The Pittsburgh Penguins and General Manager Jim Rutherford’s inaction has caught up with them. Months of waiting for better options at center, and taking the easy path at the expense of hard choices is now strangling the Penguins season. Look no further than the line shuffling and lack of a legitimate lineup, Thursday night.

The Penguins’ struggles are not a “Cup Hangover” or the result of fatigue. Those are excuses. The Penguins’ struggles are the result of not enough good players. They’ve assembled an ineffective third line, non-existent fourth line, a mistake-prone blue line which makes a lot of money, and a lack of productive left wings.

Now, add a lack of centers to the list.

Another No-Show

The Penguins continued their mediocre 2017-18 season with a no-show loss to the Carolina Hurricanes, Thursday. After promising to carry the momentum from the Philadelphia game–read Shelly Anderson’s Thursday column; it’s even better in retrospect–the Penguins again disappointed.

Without a call-up or small deal, the Penguins pressed Jake Guentzel into pivot duty in the absence of Carter Rowney, who is out for four weeks with an upper-body injury.

Guentzel is not an NHL center. The Penguins knew that long before last night.

The idea of Guentzel playing in the middle was first broached at the NHL Draft in June. Head coach Mike Sullivan was dismissive then. Last night, the Guentzel experiment lasted only 10 minutes. That’s when Penguins coaches began double shifting Sidney Crosby with Guentzel on the left wing and Daniel Sprong on the right wing.

In the second period, Guentzel returned to center with disastrous results. Early in the period, Carolina pinned Guentzel’s line in the Penguins zone for over a minute, which began Carolina’s onslaught.

Afterwards, the Penguins’ coaches shuffled the lineup, again. Sheahan was taken from linemates Tom Kuhnhackl and Ryan Reaves, and played a couple of shifts between Carl Hagelin and Daniel Sprong. Then Sheahan took a shift between Dominik Simon and Conor Sheary.

The chaos worsened in the third period.

Will the Penguins go through this torment for four more weeks while Rowney is out? If so, consider their season over.

It is somewhat remarkable. After months of recognizing a deficiency, the Penguins have only four centers in their organization whom they trust in the NHL. Crosby, Malkin, Sheahan, and Rowney.

Now, they’re down to three.

Here is the NHL shift chart from the Carolina game.

Big Game Hunting?

Rutherford reportedly went strong after Matt Duchene before Ottawa acquired the center. Canadian media has also linked Rutherford to Evander Kane of the Buffalo Sabres and Max Pacioretty in Montreal.

Rutherford has chased the big fish, which is laudable, but his ship is headed towards the rocks. The overpayments which opposing teams are reportedly asking is likely going to get worse as the Penguins struggle to stay in the playoff race.

And, the value of some of Rutherford’s players is going down.

But surely the Penguins noticed before last night they were perilously thin at the most important position? One injury to a fourth line player caused a rippling effect. Imagine what may happen if Crosby or Malkin were injured?

The roster management is inexplicable.

▸ **Recorded information**:
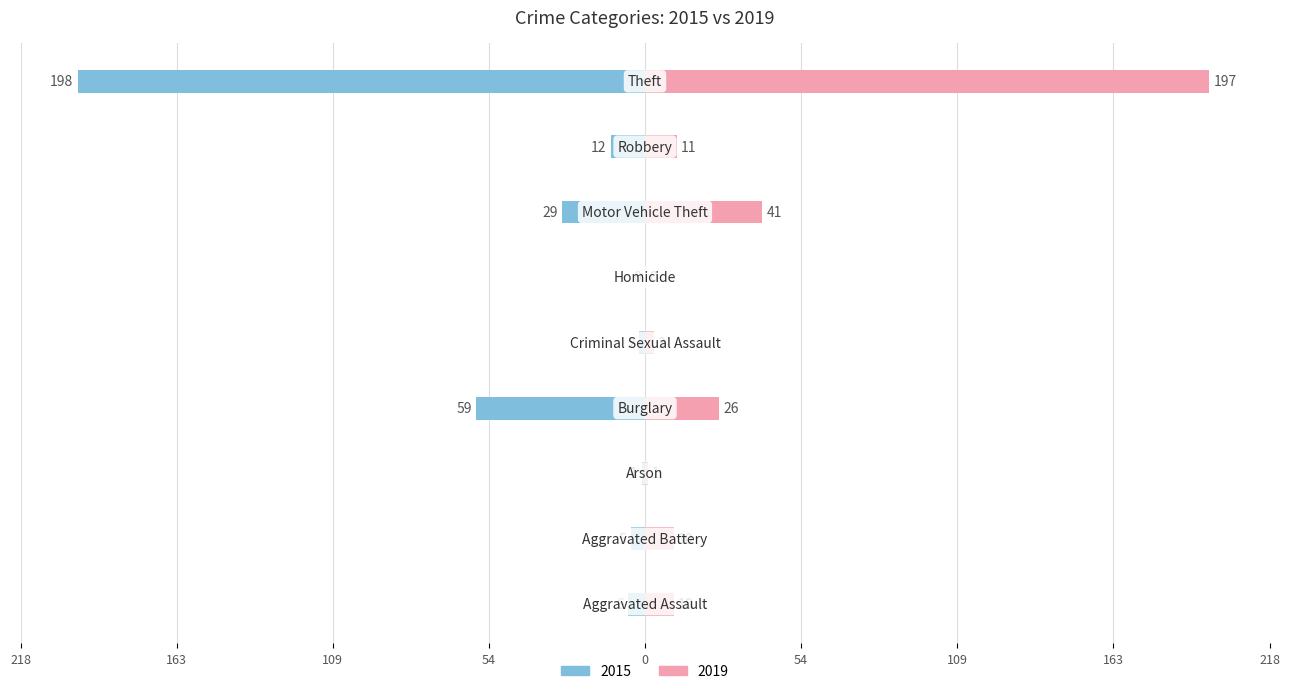

What is the difference between the maximum and minimum values in the 2019 series?

197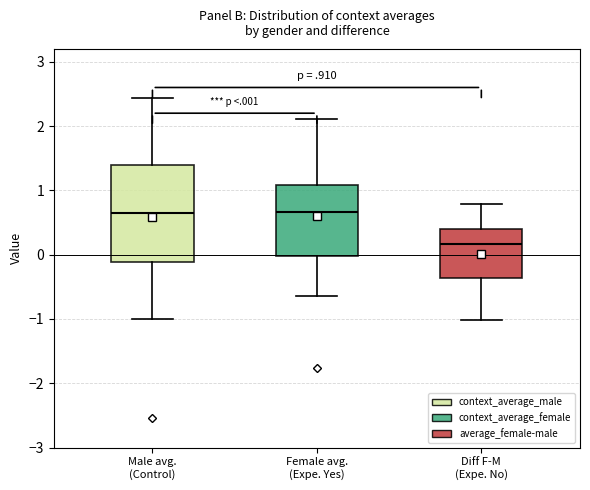

Where does the lower whisker of the box for Diff F-M (Expe. No) end on the y-axis? The values are not printed on the chart, so give them approximately, as read against the axis.

-1.0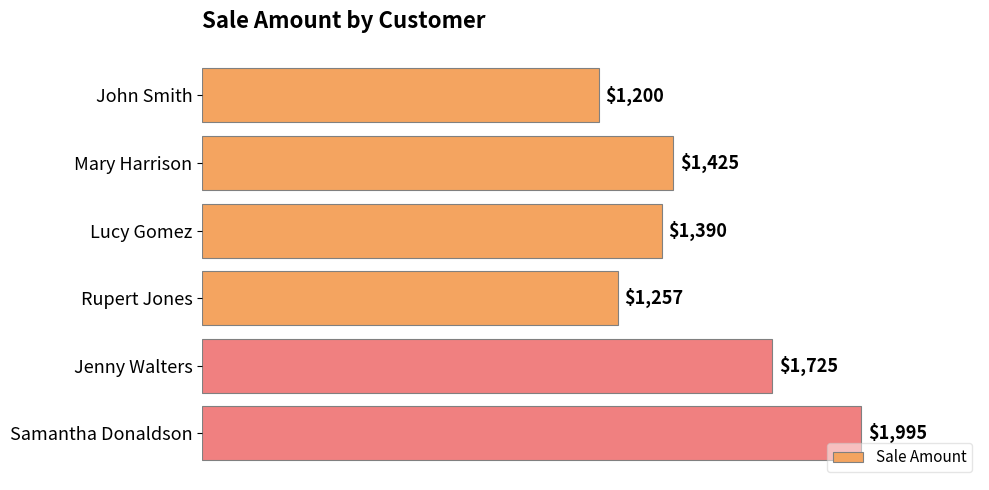

Rank the categories by value from lowest to highest.

John Smith, Rupert Jones, Lucy Gomez, Mary Harrison, Jenny Walters, Samantha Donaldson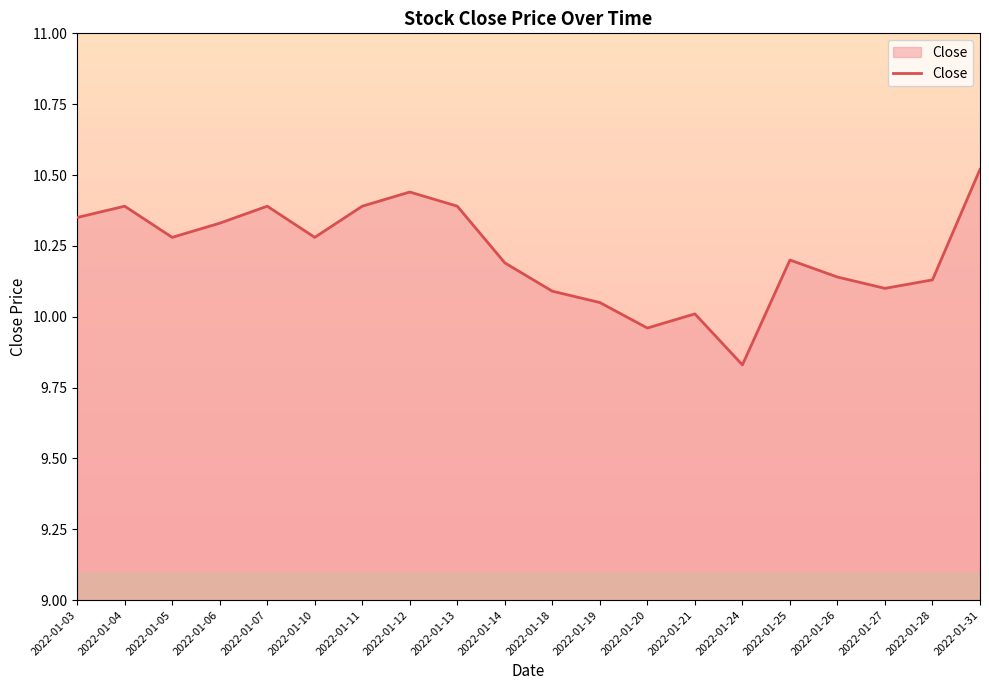

Which label corresponds to the largest value in the chart?

2022-01-31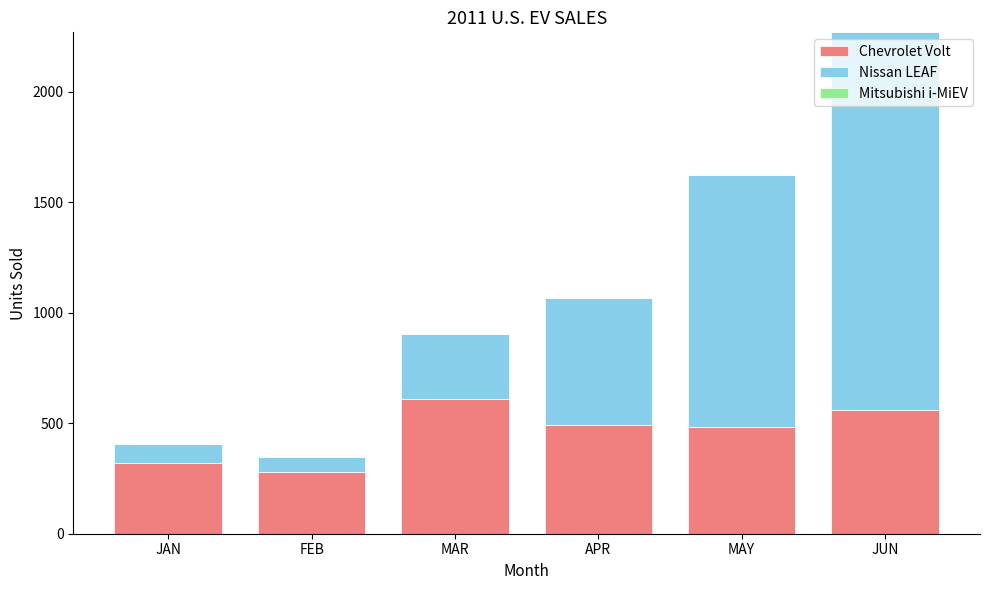

The value of Chevrolet Volt at APR is 234. True or false?

False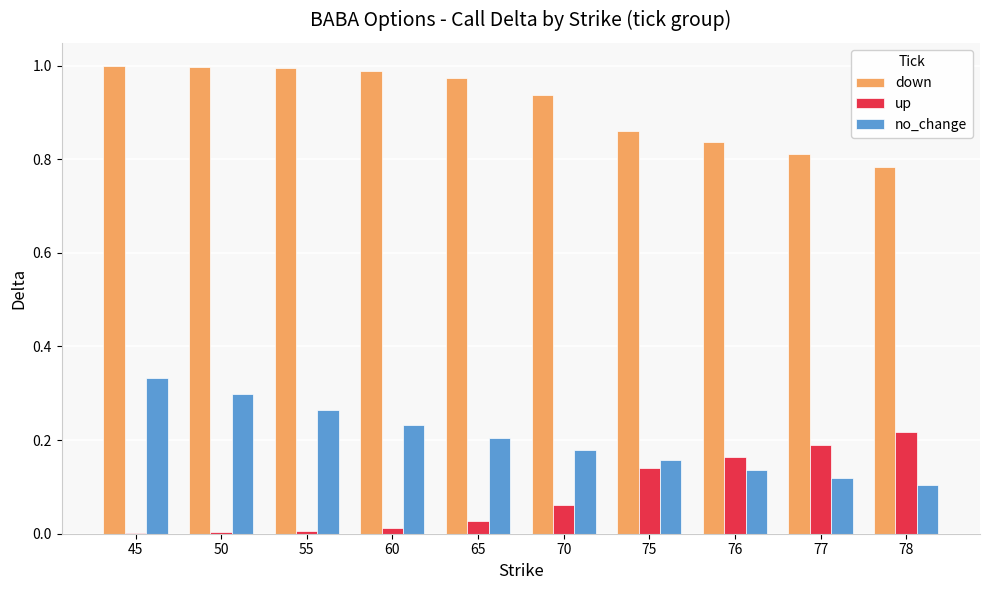

The value of no_change at 55 is 0.3. True or false?

True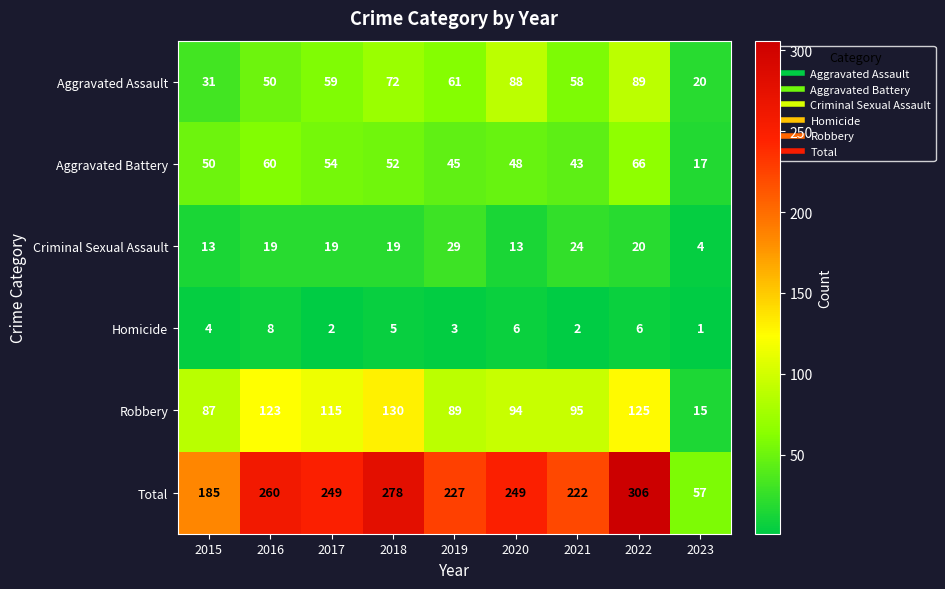

What is the greatest value displayed?

306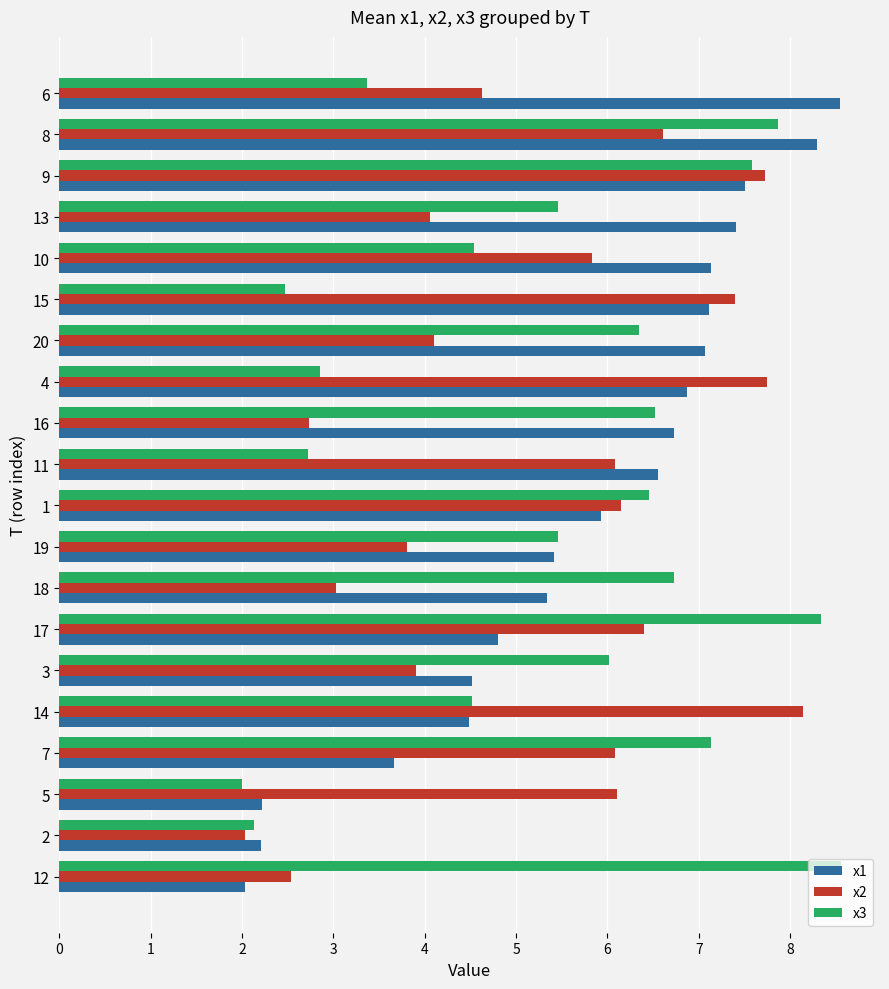

What is the maximum value for x2?

8.1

▸ **Work instructions**:
Copy out everything in the Penguins article above from "It is somewhat" down to "Big Game Hunting?", swapping "shift chart" for "time-on-ice chart".

▸ **Task response**:
It is somewhat remarkable. After months of recognizing a deficiency, the Penguins have only four centers in their organization whom they trust in the NHL. Crosby, Malkin, Sheahan, and Rowney.

Now, they’re down to three.

Here is the NHL time-on-ice chart from the Carolina game.

Big Game Hunting?